Le limogeage de deux membres du gouvernement continue de susciter des réactions au sein de l’opinion publique guinéenne. Cette décision du chef de l’État relance notamment le débat sur la gestion du bien public, la lutte contre la corruption et le détournement de deniers publics. Interrogé ce lundi 24 août 2026, l’honorable Ousmane Dady Camara a salué la mesure prise par le président de la République.
Pour lui, cette décision traduit la volonté du chef de l’État de faire respecter ses engagements en matière de gouvernance et de lutte contre les pratiques portant atteinte aux ressources publiques.
« Écoutez, depuis un bon bout de temps, le président de la République a fait ses preuves et continue à le faire.
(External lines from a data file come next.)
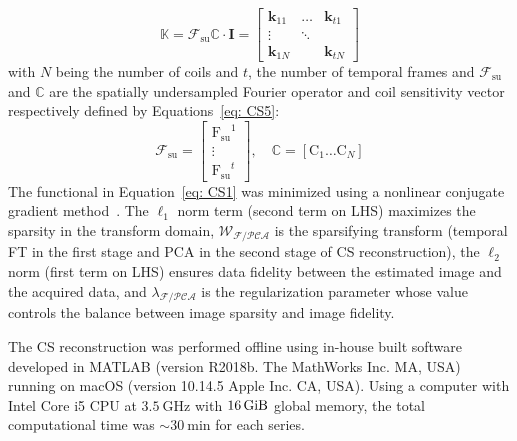 \begin{equation}\label{eq: CS4}
    \mathbb{K} =\mathcal{F}_{\mathrm{su}} \mathbb{C} \cdot \mathbf{I} = \begin{bmatrix} 
    \mathbf{k}_{11} & \dots & \mathbf{k}_{t1} \\
    \vdots & \ddots & \\
    \mathbf{k}_{1N} &        & \mathbf{k}_{tN} 
    \end{bmatrix}
\end{equation}
with $N$ being the number of coils and $t$, the number of temporal frames and $\mathcal{F}_{\mathrm{su}}$ and $\mathbb{C}$ are the spatially undersampled Fourier operator and coil sensitivity vector respectively defined by Equations~\ref{eq: CS5}:
\begin{equation}\label{eq: CS5}
    \mathcal{F}_{\mathrm{su}} = \begin{bmatrix} 
    \mathrm{F_{su}}^{1} \\
    \vdots \\
    \mathrm{F_{su}}^{t}
    \end{bmatrix} , \quad \mathbb{C} = \left[ \mathrm{C}_1 \dots \mathrm{C}_N \right]
\end{equation}
The functional in Equation~\ref{eq: CS1} was minimized using a nonlinear conjugate gradient method~\cite{Lustig:2007cua}. 
The $\ell_1$ norm term (second term on LHS) maximizes the sparsity in the transform domain, $\mathcal{W}_{\mathcal{F}/\mathcal{PCA}}$ is the sparsifying transform (temporal FT in the first stage and PCA in the second stage of CS reconstruction), the $\ell_2$ norm (first term on LHS) ensures data fidelity between the estimated image and the acquired data, and $\lambda_{\mathcal{F}/\mathcal{PCA}}$ is the regularization parameter whose value controls the balance between image sparsity and image fidelity.

The CS reconstruction was performed offline using in-house built software developed in MATLAB (version R2018b. The MathWorks Inc. MA, USA) running on macOS (version 10.14.5 Apple Inc. CA, USA). 
Using a computer with Intel Core i5 CPU at $\SI{3.5}{\giga\hertz}$ with $\SI{16}{\gibi\byte}$ global memory, the total computational time was $\sim \SI{30}{\minute}$ for each series.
Il a dit que sa main ne tremblera pas et que la justice sera la boussole non seulement de la transition, mais de tout le temps qu’il va faire à la tête du pays », a-t-il déclaré.
Selon le parlementaire, le limogeage de deux collaborateurs proches du président constitue un signal fort en faveur de la protection des biens de l’État.
« Il a démontré en limogeant deux de ses collaborateurs proches, comme quoi personne ne sera mis de côté, en tout cas, si quelqu’un s’aventure à toucher au bien de l’État », a-t-il ajouté.
Ousmane Dady Camara estime que cette démarche témoigne également, selon lui, de l’attachement du chef de l’État au développement du pays et au respect de ses engagements.
Au-delà des sanctions administratives, le député estime que le renforcement du contrôle parlementaire peut contribuer à améliorer la gouvernance et à prévenir les éventuelles irrégularités dans la gestion des ressources publiques. Il souligne notamment l’importance du rôle de l’Assemblée dans l’examen des contrats et conventions soumis à son appréciation.
« La mouvance est le groupe majoritaire, ça ne veut pas dire que la mouvance sera d’accord automatiquement sur tout ce qu’on va envoyer à l’Assemblée. Non, nous allons étudier les dossiers, dossier par dossier, pour savoir réellement, point par point, qu’est-ce qui n’est pas bon dans le contrat ou dans cette convention », a expliqué l’élu.
Pour lui, l’examen minutieux des contrats par les différentes commissions parlementaires permettrait de renforcer la transparence et de limiter les risques de surfacturation ou de failles susceptibles de porter préjudice à l’État.
« Ça permet que ça soit décortiqué pour que ce soit une décision commune et qui peut non seulement protéger les administrateurs, qui peut protéger l’exécutif, mais aussi protéger le peuple de Guinée », a-t-il poursuivi.
Dans son intervention, Ousmane Dady Camara estime que le pays est engagé dans une nouvelle dynamique de gouvernance. Il appelle ainsi les différentes composantes de l’État à assumer pleinement leurs responsabilités dans la lutte contre la corruption.
Le parlementaire insiste particulièrement sur la nécessité d’un travail collectif entre les groupes parlementaires et les différentes commissions afin que les contrats et conventions examinés soient conformes à l’intérêt général.
« Tout ce que nous pouvons dire, c’est que tout le monde doit comprendre que la Guinée d’hier est différente de la Guinée d’aujourd’hui et de demain. Nous sommes dans une refondation qui touche tous les secteurs », a-t-il affirmé.
Pour l’honorable Ousmane Dady Camara, le contrôle parlementaire ne doit donc pas être perçu comme une opposition systématique à l’action de l’exécutif, mais comme un mécanisme destiné à sécuriser les décisions publiques et à protéger à la fois l’État, ses partenaires et les citoyens.
Cette prise de position intervient alors que le limogeage de deux membres du gouvernement continue d’alimenter les discussions sur la gouvernance publique.